Work order: Images stay out; everything else in the records is to be set down exactly.

Data excerpts:
----------
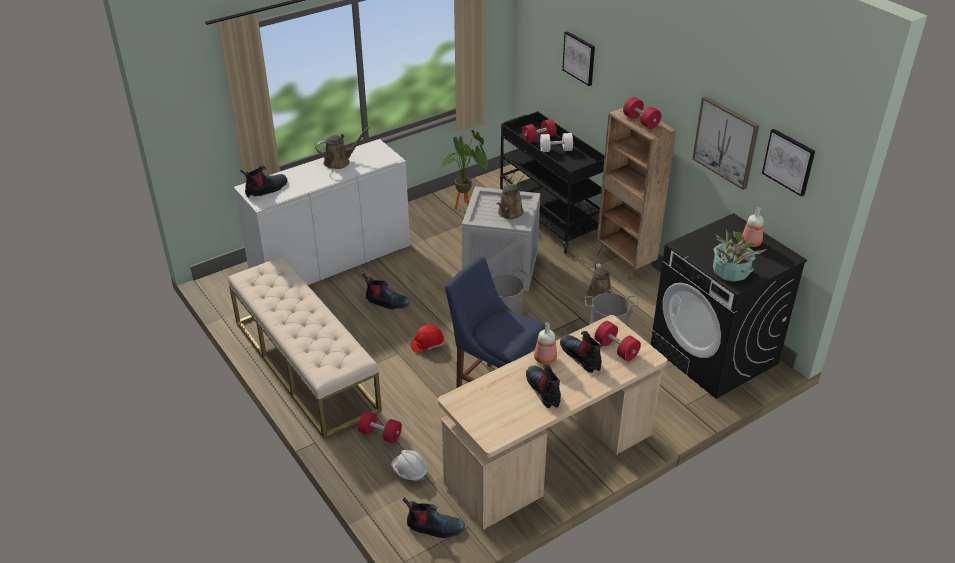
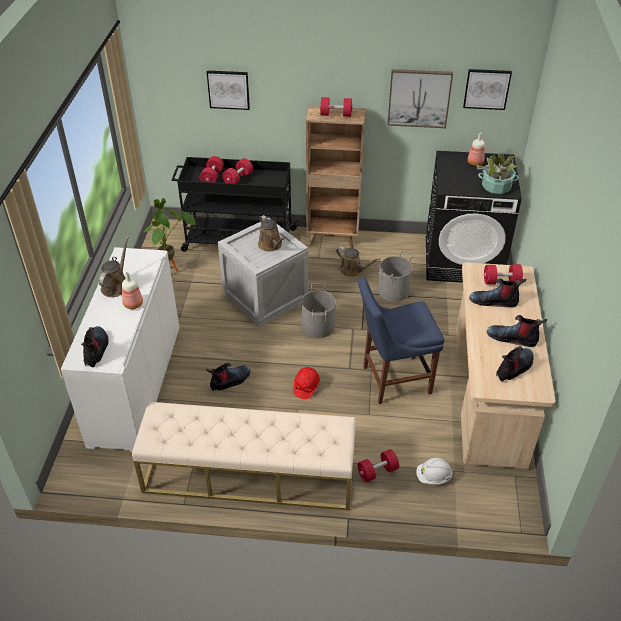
camera: 50 degrees left, 5 degrees up
(434, 528) = (501, 495): boot -> boot (514, 368)
(544, 359) = (480, 319): bottle -> bottle (133, 304)
(556, 150) = (238, 179): white dumbbell -> red dumbbell

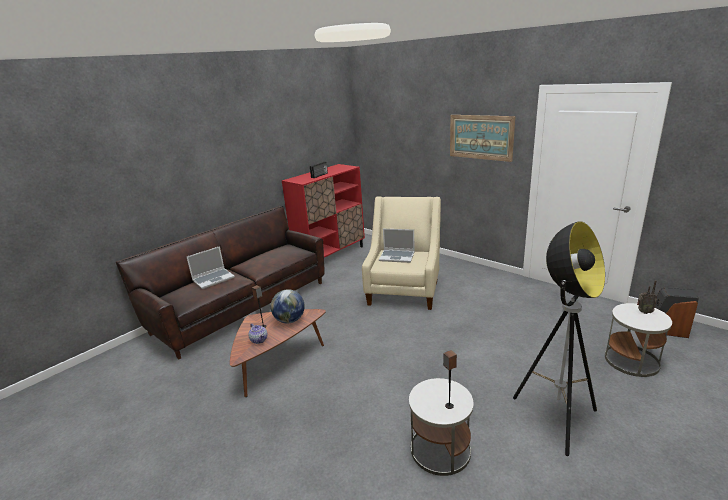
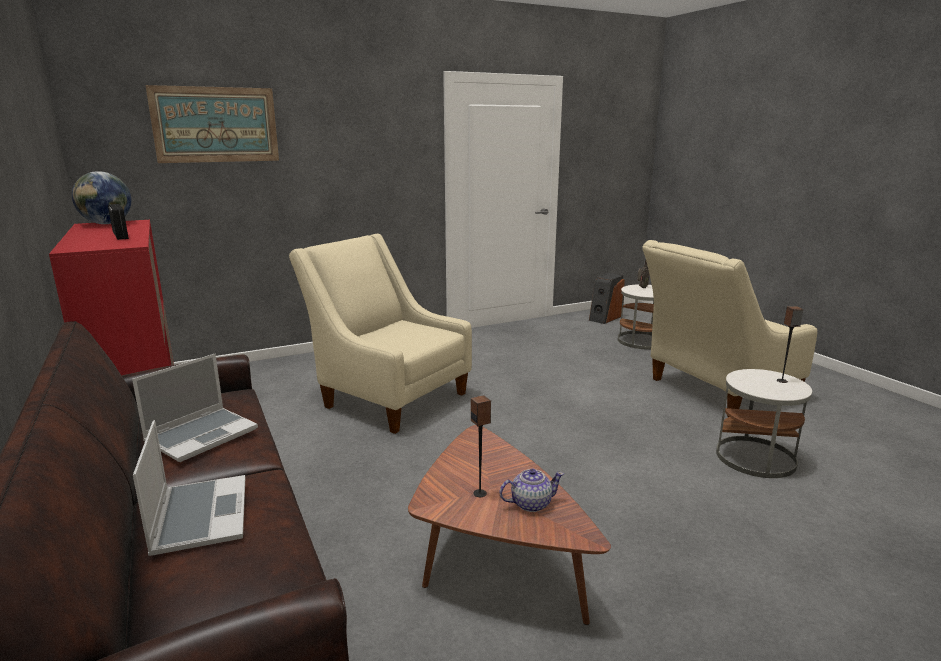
camera: 70 degrees left, 5 degrees down
(289, 320) = (482, 461): globe -> globe (107, 224)
(397, 256) = (390, 335): laptop -> laptop (202, 435)
(480, 137) = (371, 145): picture -> picture (215, 125)
(555, 418) = (714, 391): floor lamp -> beige armchair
----------
Task output:
camera: 50 degrees left, 5 degrees up
(434, 528) = (501, 495): boot -> boot (514, 368)
(544, 359) = (480, 319): bottle -> bottle (133, 304)
(556, 150) = (238, 179): white dumbbell -> red dumbbell

camera: 70 degrees left, 5 degrees down
(289, 320) = (482, 461): globe -> globe (107, 224)
(397, 256) = (390, 335): laptop -> laptop (202, 435)
(480, 137) = (371, 145): picture -> picture (215, 125)
(555, 418) = (714, 391): floor lamp -> beige armchair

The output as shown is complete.